И, конечно, нас, детей России, навсегда развела с детьми ХХ съезда по разным сторонам баррикад кровь, пролитая Ельциным и его опричниками 4 октября 1993 года.

На это кровопролитие их воодушевило коллективное “письмо 42-х” шес­тидесятников, с которыми Ельцин не раз встречался в Бетховенском зале и где они яростно увещевали коммунистического расстригу: “Действуйте, Бо­рис Николаевич!” Об этой провокационной роли деятелей культуры циничнее и откровеннее всех высказалась вскоре после октябрьской трагедии стопро­центная “шестидесятница” Валерия Новодворская в восторженной статье, на­званной строчкой из “шестидесятника”-“ленинца” Окуджавы “На той единст­венной гражданской”, опубликованной в журнале “Огонёк”, где главным ре­дактором был “шестидесятник” В. Коротич:

“Я желала тем, кто собрался в “Белом доме”, одного — смерти. Я жа­лела и жалею только о том, что кто-то из “Белого дома” ушёл живым.
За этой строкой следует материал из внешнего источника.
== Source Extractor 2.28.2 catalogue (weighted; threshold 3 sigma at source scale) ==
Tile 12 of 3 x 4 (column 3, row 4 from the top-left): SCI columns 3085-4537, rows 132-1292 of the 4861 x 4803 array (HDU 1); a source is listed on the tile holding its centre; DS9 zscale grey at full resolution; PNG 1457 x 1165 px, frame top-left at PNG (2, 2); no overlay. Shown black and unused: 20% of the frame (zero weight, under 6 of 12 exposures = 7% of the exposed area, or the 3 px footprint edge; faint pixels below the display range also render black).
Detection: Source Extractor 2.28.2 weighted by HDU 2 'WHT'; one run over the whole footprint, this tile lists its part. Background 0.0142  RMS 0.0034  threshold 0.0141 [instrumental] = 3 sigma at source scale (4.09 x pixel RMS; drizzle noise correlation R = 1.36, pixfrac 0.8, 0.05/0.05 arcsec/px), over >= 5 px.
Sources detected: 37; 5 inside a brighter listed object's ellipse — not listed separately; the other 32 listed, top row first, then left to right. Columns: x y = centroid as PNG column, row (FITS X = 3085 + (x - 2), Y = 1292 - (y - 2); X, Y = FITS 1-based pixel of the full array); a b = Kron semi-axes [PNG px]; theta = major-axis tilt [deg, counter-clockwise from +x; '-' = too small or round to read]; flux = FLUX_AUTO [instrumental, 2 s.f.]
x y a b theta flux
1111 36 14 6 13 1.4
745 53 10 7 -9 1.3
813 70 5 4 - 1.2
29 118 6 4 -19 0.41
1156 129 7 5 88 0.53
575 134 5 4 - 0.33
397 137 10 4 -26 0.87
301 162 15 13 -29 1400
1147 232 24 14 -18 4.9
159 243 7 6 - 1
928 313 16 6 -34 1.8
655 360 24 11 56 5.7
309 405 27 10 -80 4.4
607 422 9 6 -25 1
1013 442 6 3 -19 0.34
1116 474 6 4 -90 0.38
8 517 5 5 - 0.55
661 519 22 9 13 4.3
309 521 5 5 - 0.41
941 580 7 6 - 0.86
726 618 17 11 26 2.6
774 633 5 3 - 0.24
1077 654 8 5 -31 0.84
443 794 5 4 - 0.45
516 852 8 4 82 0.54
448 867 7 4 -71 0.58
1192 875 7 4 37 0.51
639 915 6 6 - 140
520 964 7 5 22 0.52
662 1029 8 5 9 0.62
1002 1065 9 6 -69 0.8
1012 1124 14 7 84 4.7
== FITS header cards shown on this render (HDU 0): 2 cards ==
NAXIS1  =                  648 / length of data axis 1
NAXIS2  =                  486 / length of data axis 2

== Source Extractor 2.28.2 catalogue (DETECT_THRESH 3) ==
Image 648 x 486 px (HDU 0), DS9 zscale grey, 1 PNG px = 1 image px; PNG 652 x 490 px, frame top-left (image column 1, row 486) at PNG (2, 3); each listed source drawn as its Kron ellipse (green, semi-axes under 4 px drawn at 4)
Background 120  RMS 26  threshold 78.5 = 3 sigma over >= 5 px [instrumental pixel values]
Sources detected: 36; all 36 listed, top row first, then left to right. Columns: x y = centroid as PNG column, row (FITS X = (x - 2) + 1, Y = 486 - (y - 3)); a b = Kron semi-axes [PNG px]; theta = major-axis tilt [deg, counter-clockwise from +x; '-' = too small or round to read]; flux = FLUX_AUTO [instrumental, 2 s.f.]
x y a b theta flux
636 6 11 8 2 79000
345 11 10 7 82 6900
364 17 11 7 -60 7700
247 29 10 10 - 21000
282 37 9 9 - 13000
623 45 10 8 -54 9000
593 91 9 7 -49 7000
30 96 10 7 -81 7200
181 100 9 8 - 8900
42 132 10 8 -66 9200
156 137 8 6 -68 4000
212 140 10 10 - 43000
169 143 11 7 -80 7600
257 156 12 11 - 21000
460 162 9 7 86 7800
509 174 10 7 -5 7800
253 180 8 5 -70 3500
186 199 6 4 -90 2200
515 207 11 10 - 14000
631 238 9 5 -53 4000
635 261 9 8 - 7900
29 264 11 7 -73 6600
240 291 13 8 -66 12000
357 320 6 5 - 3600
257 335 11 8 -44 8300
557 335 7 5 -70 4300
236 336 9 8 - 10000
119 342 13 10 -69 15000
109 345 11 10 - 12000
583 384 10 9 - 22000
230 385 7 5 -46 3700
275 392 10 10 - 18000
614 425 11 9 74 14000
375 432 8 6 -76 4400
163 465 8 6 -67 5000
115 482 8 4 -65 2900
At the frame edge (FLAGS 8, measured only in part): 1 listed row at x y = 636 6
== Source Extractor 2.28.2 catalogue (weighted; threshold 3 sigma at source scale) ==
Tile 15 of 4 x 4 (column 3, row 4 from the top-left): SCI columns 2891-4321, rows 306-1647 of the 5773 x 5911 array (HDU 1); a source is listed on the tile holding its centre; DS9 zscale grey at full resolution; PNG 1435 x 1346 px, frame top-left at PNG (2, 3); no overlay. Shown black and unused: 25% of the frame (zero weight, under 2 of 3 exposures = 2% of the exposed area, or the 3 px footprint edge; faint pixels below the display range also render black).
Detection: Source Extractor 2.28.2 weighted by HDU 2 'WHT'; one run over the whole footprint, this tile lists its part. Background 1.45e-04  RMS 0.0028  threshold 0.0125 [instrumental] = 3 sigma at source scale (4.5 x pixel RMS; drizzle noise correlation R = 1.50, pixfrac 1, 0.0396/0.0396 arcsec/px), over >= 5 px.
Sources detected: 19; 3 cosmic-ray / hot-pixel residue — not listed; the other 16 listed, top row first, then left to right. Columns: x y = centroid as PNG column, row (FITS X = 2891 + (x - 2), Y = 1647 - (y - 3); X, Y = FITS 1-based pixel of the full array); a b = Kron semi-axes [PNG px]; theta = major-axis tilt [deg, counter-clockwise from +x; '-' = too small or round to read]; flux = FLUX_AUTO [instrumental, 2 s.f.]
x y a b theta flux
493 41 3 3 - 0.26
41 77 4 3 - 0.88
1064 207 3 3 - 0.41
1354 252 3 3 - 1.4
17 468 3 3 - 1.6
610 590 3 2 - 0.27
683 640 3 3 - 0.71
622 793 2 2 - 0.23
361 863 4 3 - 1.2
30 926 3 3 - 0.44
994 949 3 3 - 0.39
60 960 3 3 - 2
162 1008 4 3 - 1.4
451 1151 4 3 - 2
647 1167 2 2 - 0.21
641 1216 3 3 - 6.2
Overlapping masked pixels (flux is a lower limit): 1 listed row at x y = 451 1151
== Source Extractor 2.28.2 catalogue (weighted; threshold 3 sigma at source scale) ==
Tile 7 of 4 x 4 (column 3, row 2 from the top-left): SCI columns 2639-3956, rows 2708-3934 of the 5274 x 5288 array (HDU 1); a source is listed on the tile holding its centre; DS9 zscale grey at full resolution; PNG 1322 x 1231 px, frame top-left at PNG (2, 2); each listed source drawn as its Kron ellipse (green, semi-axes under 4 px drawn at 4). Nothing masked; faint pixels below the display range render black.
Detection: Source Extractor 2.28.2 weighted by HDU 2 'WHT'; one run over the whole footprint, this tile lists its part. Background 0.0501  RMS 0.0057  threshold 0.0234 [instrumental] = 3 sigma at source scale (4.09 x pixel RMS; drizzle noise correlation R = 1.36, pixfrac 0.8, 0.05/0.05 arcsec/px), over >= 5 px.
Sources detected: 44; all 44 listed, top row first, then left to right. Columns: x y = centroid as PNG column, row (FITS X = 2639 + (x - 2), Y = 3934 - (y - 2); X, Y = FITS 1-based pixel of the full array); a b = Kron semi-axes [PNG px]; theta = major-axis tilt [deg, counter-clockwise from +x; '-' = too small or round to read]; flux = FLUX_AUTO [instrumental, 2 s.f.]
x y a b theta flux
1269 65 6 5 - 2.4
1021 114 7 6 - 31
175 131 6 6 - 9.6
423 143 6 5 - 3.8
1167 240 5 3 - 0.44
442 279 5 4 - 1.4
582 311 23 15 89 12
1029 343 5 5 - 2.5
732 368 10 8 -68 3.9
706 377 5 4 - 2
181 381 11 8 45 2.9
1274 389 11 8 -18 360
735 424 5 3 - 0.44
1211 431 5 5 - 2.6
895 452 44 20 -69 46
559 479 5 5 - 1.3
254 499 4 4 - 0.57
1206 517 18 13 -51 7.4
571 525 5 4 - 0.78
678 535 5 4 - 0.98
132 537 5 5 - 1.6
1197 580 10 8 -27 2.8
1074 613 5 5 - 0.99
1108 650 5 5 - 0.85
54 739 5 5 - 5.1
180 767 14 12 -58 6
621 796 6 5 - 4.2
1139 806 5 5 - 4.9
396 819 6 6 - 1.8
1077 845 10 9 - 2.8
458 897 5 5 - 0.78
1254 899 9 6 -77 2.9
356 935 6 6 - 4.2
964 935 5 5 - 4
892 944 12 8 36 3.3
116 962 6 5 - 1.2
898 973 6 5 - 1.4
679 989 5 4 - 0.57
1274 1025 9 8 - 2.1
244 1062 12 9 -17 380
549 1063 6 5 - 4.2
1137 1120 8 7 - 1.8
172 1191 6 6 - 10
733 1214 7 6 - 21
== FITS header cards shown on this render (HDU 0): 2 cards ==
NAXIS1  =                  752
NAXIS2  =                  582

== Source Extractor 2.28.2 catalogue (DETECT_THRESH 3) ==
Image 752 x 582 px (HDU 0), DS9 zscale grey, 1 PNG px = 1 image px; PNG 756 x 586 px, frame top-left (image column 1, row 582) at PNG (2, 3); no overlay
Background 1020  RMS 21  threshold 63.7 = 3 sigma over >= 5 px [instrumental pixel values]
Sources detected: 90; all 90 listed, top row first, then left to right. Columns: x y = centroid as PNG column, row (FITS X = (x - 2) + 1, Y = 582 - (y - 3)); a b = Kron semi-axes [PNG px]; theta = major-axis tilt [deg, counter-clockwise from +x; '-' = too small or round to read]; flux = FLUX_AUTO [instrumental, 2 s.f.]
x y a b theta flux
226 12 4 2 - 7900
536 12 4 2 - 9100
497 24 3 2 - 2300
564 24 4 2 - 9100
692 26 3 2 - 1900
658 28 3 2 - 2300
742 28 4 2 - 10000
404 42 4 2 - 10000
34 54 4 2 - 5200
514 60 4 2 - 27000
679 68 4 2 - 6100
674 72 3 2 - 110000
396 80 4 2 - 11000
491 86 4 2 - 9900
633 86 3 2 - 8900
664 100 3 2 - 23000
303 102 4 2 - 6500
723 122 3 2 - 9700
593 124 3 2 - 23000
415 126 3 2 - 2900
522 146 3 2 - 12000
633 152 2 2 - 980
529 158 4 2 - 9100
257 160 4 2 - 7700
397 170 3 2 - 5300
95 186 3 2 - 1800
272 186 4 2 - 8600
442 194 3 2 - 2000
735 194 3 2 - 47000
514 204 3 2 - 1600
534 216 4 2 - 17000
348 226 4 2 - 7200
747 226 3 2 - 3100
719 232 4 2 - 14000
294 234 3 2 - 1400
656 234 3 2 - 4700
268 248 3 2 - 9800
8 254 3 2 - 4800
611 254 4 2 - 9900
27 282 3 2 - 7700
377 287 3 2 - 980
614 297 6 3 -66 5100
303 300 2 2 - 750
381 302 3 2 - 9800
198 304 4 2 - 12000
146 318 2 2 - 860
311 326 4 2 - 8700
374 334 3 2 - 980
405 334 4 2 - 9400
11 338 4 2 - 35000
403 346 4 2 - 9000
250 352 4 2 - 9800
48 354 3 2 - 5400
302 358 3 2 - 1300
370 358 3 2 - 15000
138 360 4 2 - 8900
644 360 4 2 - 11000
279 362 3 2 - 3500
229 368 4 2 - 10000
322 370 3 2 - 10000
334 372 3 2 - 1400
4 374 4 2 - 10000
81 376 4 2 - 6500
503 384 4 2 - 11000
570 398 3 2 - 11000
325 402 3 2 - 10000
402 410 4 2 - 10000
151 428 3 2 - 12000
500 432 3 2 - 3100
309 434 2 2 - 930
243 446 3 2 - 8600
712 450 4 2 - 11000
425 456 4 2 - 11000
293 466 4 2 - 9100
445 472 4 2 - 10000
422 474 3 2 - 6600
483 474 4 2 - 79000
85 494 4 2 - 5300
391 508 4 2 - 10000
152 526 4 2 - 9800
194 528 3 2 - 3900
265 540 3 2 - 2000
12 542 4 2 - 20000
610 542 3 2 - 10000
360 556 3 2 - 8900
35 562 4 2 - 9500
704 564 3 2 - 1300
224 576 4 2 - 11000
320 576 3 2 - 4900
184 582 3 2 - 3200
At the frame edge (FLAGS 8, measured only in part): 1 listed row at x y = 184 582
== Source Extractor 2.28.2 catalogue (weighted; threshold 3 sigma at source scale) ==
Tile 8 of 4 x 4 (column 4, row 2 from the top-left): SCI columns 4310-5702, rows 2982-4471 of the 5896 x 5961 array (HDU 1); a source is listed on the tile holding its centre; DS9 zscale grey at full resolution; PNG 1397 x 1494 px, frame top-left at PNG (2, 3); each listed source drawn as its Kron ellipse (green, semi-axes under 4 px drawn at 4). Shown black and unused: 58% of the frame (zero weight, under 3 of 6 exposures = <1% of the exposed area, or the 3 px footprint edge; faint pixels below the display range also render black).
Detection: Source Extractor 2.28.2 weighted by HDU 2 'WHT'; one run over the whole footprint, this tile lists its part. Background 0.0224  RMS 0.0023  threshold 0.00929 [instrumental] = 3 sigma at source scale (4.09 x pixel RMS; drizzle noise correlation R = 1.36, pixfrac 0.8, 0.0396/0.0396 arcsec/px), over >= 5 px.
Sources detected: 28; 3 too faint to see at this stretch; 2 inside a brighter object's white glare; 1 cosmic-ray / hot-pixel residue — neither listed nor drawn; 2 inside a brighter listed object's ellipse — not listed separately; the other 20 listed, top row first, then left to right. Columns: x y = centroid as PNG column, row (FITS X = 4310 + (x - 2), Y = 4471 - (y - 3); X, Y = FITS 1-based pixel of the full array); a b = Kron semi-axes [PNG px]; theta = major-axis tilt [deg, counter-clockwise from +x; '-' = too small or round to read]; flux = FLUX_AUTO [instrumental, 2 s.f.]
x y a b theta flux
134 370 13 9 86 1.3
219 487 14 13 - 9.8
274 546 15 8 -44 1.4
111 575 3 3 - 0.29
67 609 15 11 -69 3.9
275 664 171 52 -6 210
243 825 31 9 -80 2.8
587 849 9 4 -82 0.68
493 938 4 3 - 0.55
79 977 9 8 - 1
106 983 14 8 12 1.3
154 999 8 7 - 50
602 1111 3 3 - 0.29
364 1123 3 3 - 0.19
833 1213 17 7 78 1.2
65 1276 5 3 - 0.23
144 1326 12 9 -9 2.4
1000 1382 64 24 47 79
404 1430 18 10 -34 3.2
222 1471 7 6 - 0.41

Мы вырвали у них страну. Ну, а пока мы получаем всё, о чём усло­вились то ли с Воландом, то ли с Мефистофелем, то ли с Ельциным” (“Огонёк”, № 2-3, 1994 г., стр. 26).

А в своей книге “По ту сторону отчаяния” Новодворская добавила: “Я бла­годарна Ельцину... Пойдём против народа. Мы ему ничем не обязаны... Мы здесь не на цивилизованном Западе. Мы блуждаем в хищной мгле, и очень важно научиться стрелять первыми, убивать...”.

Её статья явилась естественным продолжением “расстрельного” письма 42-х, опубликованного в “Известиях” 5 октября 1993 года.

Для статистики и для суда потомков будет полезно знать, что из 42-х под­писантов “известинского письма” две трети — это классические “шестидесят­ники”, “дети XX съезда партии”: Алесь Адамович, Белла Ахмадулина, Григо­рий Бакланов, Зорий Балаян, Александр Борщаговский, Александр Гельман, Андрей Дементьев, Александр Иванов, Римма Казакова, Юрий Карякин, Яков Костюковский, Александр Кушнер, Татьяна Бек, Юрий Левитанский, Андрей Нуйкин, Булат Окуджава, Владимир Савельев, Юрий Черниченко, Андрей Чернов, Мариэтта Чудакова и др. И, конечно же, все они были единомышлен­никами и всё, что у Новодворской “было на языке”, у них “было на уме”. Не­даром такими же, как у Новодворской, чувствами была переполнена душа её кумира Булата Окуджавы: “Мы ловили каждый звук с наслаждением” (Но­водворская о взрывах танковых кумулятивных снарядов в “Белом доме”); “Для меня это был финал детектива. Я наслаждался этим <...> никакой жалости у меня к ним не было” (слова Окуджавы из интервью газете “Под­московные известия”, 11 декабря 1993 года).